Die Bremer Sport-Gala geht in das achte Jahr. Der Abend, an dem Bremens beste Sportler geehrt werden, ist ein Fix-Termin im Kalender vieler Sport-Entscheider. Das ist gut so, es wird schließlich nicht nur gefeiert, sondern auch gesammelt.
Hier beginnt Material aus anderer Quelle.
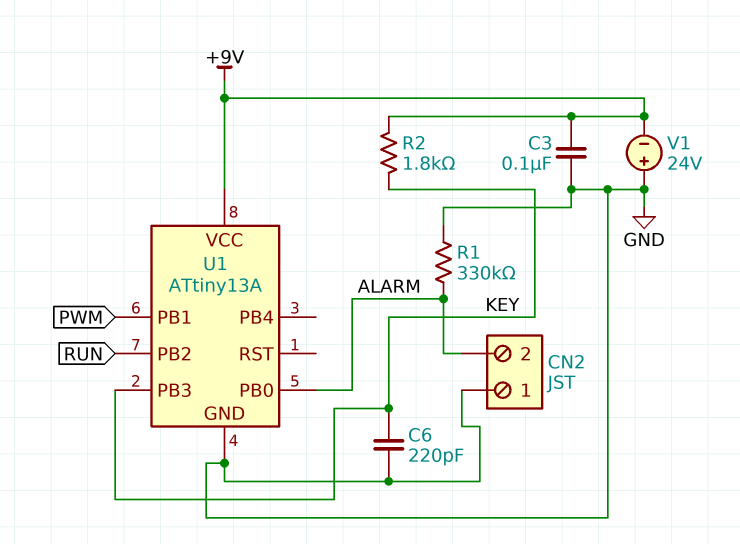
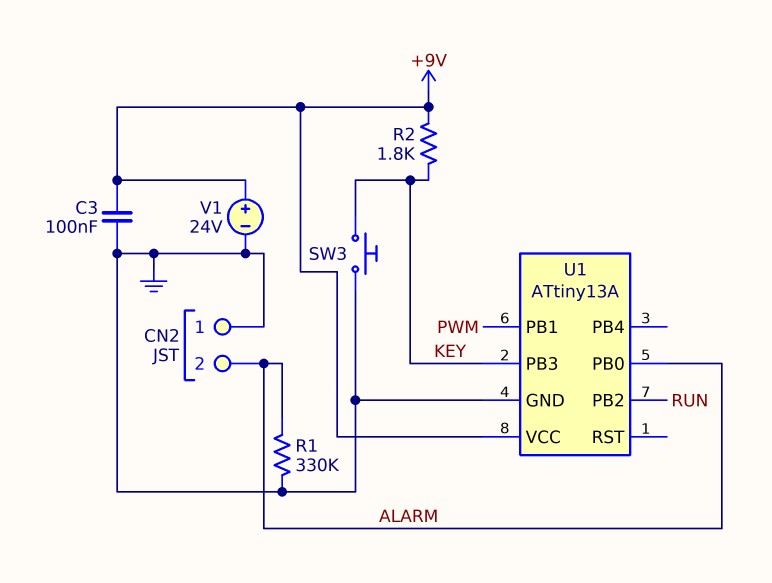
C6: 220pF (GND, KEY) -> none
SW3: none -> button (GND, KEY)
V1: 24V (plus GND, minus +9V) -> 24V (plus +9V, minus GND)

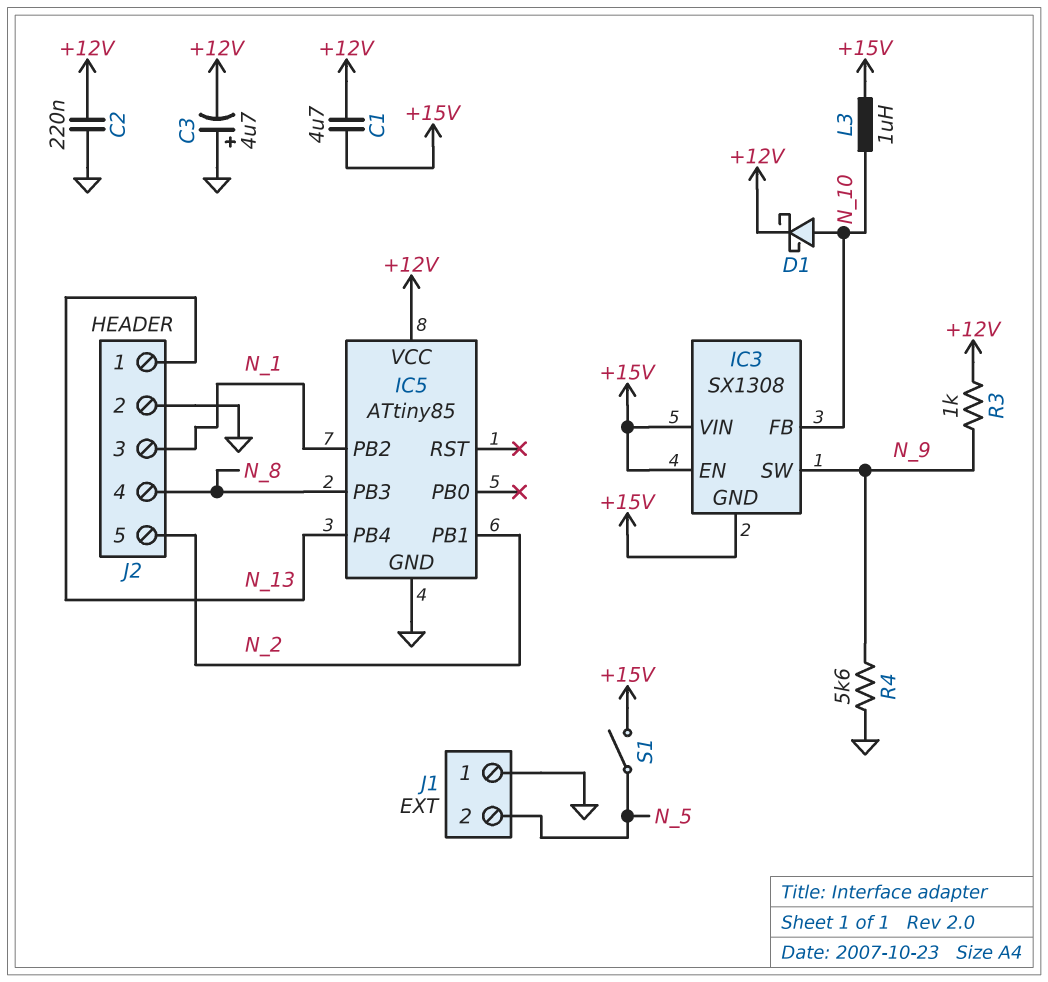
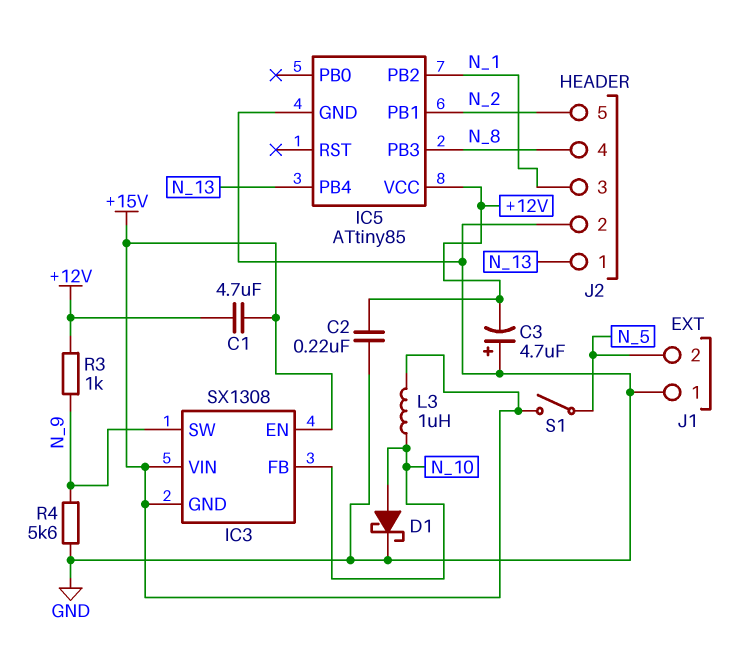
D1: schottky (A N_10, K +12V) -> schottky (A N_10, K GND)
Der Bremer Sport braucht nämlich Geld, um das umzusetzen, was sich Sportstiftung, die Deutsche Olympische Gesellschaft und der Landessportbund als Veranstalter zum Ziel gesetzt haben: Bremer Talente an der Weser zu halten.

Denn das ist der Alltag im Bremer Sport: Talente werden gefunden, ausgebildet – und schwups sind sie weg, weil an anderen Orten besser gefördert wird, um sich den Traum von Olympischen Spielen oder Weltmeisterschaften zu erfüllen.

Die Bremer Politik hat noch immer kein Bekenntnis zum Sport abgelegt. Die Fördersumme von 7,5 Millionen Euro ist fast lächerlich zu nennen, die Sportler wünschen sich eine Verdopplung. Doch das ist unwahrscheinlich. Und so müssen wieder mal private Investoren her, um dem Bremer Sport eine Wende zu geben und mangelndes politisches Engagement auszugleichen. Veranstaltungen wie die Sport-Gala können da nur nützlich sein.